(Data excerpts)
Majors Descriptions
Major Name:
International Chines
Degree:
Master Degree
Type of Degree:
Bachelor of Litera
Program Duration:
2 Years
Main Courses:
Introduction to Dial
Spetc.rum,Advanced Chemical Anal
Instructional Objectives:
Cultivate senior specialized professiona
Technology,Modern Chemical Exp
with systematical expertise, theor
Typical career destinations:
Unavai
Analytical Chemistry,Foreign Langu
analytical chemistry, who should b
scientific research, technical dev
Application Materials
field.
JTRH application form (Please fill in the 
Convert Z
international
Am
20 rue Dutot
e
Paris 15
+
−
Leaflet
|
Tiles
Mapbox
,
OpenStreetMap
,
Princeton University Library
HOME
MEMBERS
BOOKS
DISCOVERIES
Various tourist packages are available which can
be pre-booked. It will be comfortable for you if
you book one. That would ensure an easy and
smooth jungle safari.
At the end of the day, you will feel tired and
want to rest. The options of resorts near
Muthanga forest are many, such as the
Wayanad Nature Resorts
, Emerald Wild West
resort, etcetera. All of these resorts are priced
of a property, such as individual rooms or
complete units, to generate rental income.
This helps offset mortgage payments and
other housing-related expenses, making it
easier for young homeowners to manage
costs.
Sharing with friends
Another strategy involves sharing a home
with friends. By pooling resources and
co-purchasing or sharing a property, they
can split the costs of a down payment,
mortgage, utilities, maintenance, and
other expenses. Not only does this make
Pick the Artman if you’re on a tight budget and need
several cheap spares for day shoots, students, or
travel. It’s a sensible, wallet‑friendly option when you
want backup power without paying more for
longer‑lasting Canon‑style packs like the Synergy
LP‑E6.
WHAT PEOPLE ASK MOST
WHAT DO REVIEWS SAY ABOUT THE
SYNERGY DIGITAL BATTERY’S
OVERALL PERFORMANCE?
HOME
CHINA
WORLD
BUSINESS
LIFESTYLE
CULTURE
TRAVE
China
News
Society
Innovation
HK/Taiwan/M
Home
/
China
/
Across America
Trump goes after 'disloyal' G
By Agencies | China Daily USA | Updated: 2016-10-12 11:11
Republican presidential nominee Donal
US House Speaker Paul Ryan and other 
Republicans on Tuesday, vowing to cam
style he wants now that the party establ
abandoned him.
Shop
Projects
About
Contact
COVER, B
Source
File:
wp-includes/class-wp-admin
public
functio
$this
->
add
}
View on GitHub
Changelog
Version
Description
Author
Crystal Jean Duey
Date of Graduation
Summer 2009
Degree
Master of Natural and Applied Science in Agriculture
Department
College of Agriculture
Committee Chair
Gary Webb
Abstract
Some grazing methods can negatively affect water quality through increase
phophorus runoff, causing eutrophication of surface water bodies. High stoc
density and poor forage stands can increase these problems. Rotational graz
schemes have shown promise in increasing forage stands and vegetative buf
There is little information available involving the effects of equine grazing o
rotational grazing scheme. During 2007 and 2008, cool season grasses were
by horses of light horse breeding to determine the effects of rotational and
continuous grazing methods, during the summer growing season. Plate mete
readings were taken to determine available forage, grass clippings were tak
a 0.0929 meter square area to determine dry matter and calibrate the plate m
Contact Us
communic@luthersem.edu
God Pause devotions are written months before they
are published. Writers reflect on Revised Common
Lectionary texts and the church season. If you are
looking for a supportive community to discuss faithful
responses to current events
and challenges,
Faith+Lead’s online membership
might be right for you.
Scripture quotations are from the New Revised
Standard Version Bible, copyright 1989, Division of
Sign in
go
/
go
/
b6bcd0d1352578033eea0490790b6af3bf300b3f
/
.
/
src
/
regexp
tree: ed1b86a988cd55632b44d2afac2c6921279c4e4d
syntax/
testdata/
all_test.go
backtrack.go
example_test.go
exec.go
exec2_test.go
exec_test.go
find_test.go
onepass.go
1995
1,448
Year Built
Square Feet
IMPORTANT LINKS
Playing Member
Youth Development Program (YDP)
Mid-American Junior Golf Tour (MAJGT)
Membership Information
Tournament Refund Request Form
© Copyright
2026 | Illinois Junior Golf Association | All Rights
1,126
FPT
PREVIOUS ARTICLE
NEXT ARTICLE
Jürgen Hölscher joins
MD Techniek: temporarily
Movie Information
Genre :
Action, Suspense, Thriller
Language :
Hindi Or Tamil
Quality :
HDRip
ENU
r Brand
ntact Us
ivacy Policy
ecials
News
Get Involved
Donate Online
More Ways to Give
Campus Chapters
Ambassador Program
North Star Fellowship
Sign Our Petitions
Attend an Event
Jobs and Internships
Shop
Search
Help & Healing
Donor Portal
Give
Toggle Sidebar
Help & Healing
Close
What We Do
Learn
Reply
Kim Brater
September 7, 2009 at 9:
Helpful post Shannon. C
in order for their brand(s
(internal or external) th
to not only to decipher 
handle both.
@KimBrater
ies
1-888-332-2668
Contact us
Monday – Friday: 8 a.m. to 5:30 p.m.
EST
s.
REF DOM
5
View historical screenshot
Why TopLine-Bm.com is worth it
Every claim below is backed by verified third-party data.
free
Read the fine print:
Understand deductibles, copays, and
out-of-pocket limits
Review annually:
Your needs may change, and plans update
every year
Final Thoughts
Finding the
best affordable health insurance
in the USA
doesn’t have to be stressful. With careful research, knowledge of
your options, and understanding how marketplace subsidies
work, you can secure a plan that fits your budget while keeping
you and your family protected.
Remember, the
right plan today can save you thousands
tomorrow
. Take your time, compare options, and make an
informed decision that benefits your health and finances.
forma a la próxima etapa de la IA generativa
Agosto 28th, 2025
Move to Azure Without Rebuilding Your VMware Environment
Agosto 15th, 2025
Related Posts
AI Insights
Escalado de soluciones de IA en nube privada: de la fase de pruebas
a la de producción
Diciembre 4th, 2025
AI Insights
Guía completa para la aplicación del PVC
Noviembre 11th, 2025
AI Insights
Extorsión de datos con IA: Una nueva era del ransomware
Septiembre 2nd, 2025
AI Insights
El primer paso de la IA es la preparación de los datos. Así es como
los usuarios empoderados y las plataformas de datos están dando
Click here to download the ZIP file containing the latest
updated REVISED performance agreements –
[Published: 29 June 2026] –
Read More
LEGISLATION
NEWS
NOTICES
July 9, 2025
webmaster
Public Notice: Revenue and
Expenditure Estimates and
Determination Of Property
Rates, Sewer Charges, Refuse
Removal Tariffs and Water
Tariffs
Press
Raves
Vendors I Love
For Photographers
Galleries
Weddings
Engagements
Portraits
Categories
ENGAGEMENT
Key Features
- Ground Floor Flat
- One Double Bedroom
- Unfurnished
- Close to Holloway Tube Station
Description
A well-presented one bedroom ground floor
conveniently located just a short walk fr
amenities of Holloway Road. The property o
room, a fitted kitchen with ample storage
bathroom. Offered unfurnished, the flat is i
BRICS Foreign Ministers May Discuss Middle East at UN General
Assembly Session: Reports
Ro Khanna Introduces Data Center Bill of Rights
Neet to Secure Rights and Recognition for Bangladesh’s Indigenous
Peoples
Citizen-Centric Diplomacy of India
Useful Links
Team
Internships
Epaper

*What to work on*
Nothing should be altered. Set down all the data again.

*Result*
Majors Descriptions
Major Name:
International Chines
Degree:
Master Degree
Type of Degree:
Bachelor of Litera
Program Duration:
2 Years
Main Courses:
Introduction to Dial
Spetc.rum,Advanced Chemical Anal
Instructional Objectives:
Cultivate senior specialized professiona
Technology,Modern Chemical Exp
with systematical expertise, theor
Typical career destinations:
Unavai
Analytical Chemistry,Foreign Langu
analytical chemistry, who should b
scientific research, technical dev
Application Materials
field.
JTRH application form (Please fill in the 
Convert Z
international
Am
20 rue Dutot
e
Paris 15
+
−
Leaflet
|
Tiles
Mapbox
,
OpenStreetMap
,
Princeton University Library
HOME
MEMBERS
BOOKS
DISCOVERIES
Various tourist packages are available which can
be pre-booked. It will be comfortable for you if
you book one. That would ensure an easy and
smooth jungle safari.
At the end of the day, you will feel tired and
want to rest. The options of resorts near
Muthanga forest are many, such as the
Wayanad Nature Resorts
, Emerald Wild West
resort, etcetera. All of these resorts are priced
of a property, such as individual rooms or
complete units, to generate rental income.
This helps offset mortgage payments and
other housing-related expenses, making it
easier for young homeowners to manage
costs.
Sharing with friends
Another strategy involves sharing a home
with friends. By pooling resources and
co-purchasing or sharing a property, they
can split the costs of a down payment,
mortgage, utilities, maintenance, and
other expenses. Not only does this make
Pick the Artman if you’re on a tight budget and need
several cheap spares for day shoots, students, or
travel. It’s a sensible, wallet‑friendly option when you
want backup power without paying more for
longer‑lasting Canon‑style packs like the Synergy
LP‑E6.
WHAT PEOPLE ASK MOST
WHAT DO REVIEWS SAY ABOUT THE
SYNERGY DIGITAL BATTERY’S
OVERALL PERFORMANCE?
HOME
CHINA
WORLD
BUSINESS
LIFESTYLE
CULTURE
TRAVE
China
News
Society
Innovation
HK/Taiwan/M
Home
/
China
/
Across America
Trump goes after 'disloyal' G
By Agencies | China Daily USA | Updated: 2016-10-12 11:11
Republican presidential nominee Donal
US House Speaker Paul Ryan and other 
Republicans on Tuesday, vowing to cam
style he wants now that the party establ
abandoned him.
Shop
Projects
About
Contact
COVER, B
Source
File:
wp-includes/class-wp-admin
public
functio
$this
->
add
}
View on GitHub
Changelog
Version
Description
Author
Crystal Jean Duey
Date of Graduation
Summer 2009
Degree
Master of Natural and Applied Science in Agriculture
Department
College of Agriculture
Committee Chair
Gary Webb
Abstract
Some grazing methods can negatively affect water quality through increase
phophorus runoff, causing eutrophication of surface water bodies. High stoc
density and poor forage stands can increase these problems. Rotational graz
schemes have shown promise in increasing forage stands and vegetative buf
There is little information available involving the effects of equine grazing o
rotational grazing scheme. During 2007 and 2008, cool season grasses were
by horses of light horse breeding to determine the effects of rotational and
continuous grazing methods, during the summer growing season. Plate mete
readings were taken to determine available forage, grass clippings were tak
a 0.0929 meter square area to determine dry matter and calibrate the plate m
Contact Us
communic@luthersem.edu
God Pause devotions are written months before they
are published. Writers reflect on Revised Common
Lectionary texts and the church season. If you are
looking for a supportive community to discuss faithful
responses to current events
and challenges,
Faith+Lead’s online membership
might be right for you.
Scripture quotations are from the New Revised
Standard Version Bible, copyright 1989, Division of
Sign in
go
/
go
/
b6bcd0d1352578033eea0490790b6af3bf300b3f
/
.
/
src
/
regexp
tree: ed1b86a988cd55632b44d2afac2c6921279c4e4d
syntax/
testdata/
all_test.go
backtrack.go
example_test.go
exec.go
exec2_test.go
exec_test.go
find_test.go
onepass.go
1995
1,448
Year Built
Square Feet
IMPORTANT LINKS
Playing Member
Youth Development Program (YDP)
Mid-American Junior Golf Tour (MAJGT)
Membership Information
Tournament Refund Request Form
© Copyright
2026 | Illinois Junior Golf Association | All Rights
1,126
FPT
PREVIOUS ARTICLE
NEXT ARTICLE
Jürgen Hölscher joins
MD Techniek: temporarily
Movie Information
Genre :
Action, Suspense, Thriller
Language :
Hindi Or Tamil
Quality :
HDRip
ENU
r Brand
ntact Us
ivacy Policy
ecials
News
Get Involved
Donate Online
More Ways to Give
Campus Chapters
Ambassador Program
North Star Fellowship
Sign Our Petitions
Attend an Event
Jobs and Internships
Shop
Search
Help & Healing
Donor Portal
Give
Toggle Sidebar
Help & Healing
Close
What We Do
Learn
Reply
Kim Brater
September 7, 2009 at 9:
Helpful post Shannon. C
in order for their brand(s
(internal or external) th
to not only to decipher 
handle both.
@KimBrater
ies
1-888-332-2668
Contact us
Monday – Friday: 8 a.m. to 5:30 p.m.
EST
s.
REF DOM
5
View historical screenshot
Why TopLine-Bm.com is worth it
Every claim below is backed by verified third-party data.
free
Read the fine print:
Understand deductibles, copays, and
out-of-pocket limits
Review annually:
Your needs may change, and plans update
every year
Final Thoughts
Finding the
best affordable health insurance
in the USA
doesn’t have to be stressful. With careful research, knowledge of
your options, and understanding how marketplace subsidies
work, you can secure a plan that fits your budget while keeping
you and your family protected.
Remember, the
right plan today can save you thousands
tomorrow
. Take your time, compare options, and make an
informed decision that benefits your health and finances.
forma a la próxima etapa de la IA generativa
Agosto 28th, 2025
Move to Azure Without Rebuilding Your VMware Environment
Agosto 15th, 2025
Related Posts
AI Insights
Escalado de soluciones de IA en nube privada: de la fase de pruebas
a la de producción
Diciembre 4th, 2025
AI Insights
Guía completa para la aplicación del PVC
Noviembre 11th, 2025
AI Insights
Extorsión de datos con IA: Una nueva era del ransomware
Septiembre 2nd, 2025
AI Insights
El primer paso de la IA es la preparación de los datos. Así es como
los usuarios empoderados y las plataformas de datos están dando
Click here to download the ZIP file containing the latest
updated REVISED performance agreements –
[Published: 29 June 2026] –
Read More
LEGISLATION
NEWS
NOTICES
July 9, 2025
webmaster
Public Notice: Revenue and
Expenditure Estimates and
Determination Of Property
Rates, Sewer Charges, Refuse
Removal Tariffs and Water
Tariffs
Press
Raves
Vendors I Love
For Photographers
Galleries
Weddings
Engagements
Portraits
Categories
ENGAGEMENT
Key Features
- Ground Floor Flat
- One Double Bedroom
- Unfurnished
- Close to Holloway Tube Station
Description
A well-presented one bedroom ground floor
conveniently located just a short walk fr
amenities of Holloway Road. The property o
room, a fitted kitchen with ample storage
bathroom. Offered unfurnished, the flat is i
BRICS Foreign Ministers May Discuss Middle East at UN General
Assembly Session: Reports
Ro Khanna Introduces Data Center Bill of Rights
Neet to Secure Rights and Recognition for Bangladesh’s Indigenous
Peoples
Citizen-Centric Diplomacy of India
Useful Links
Team
Internships
Epaper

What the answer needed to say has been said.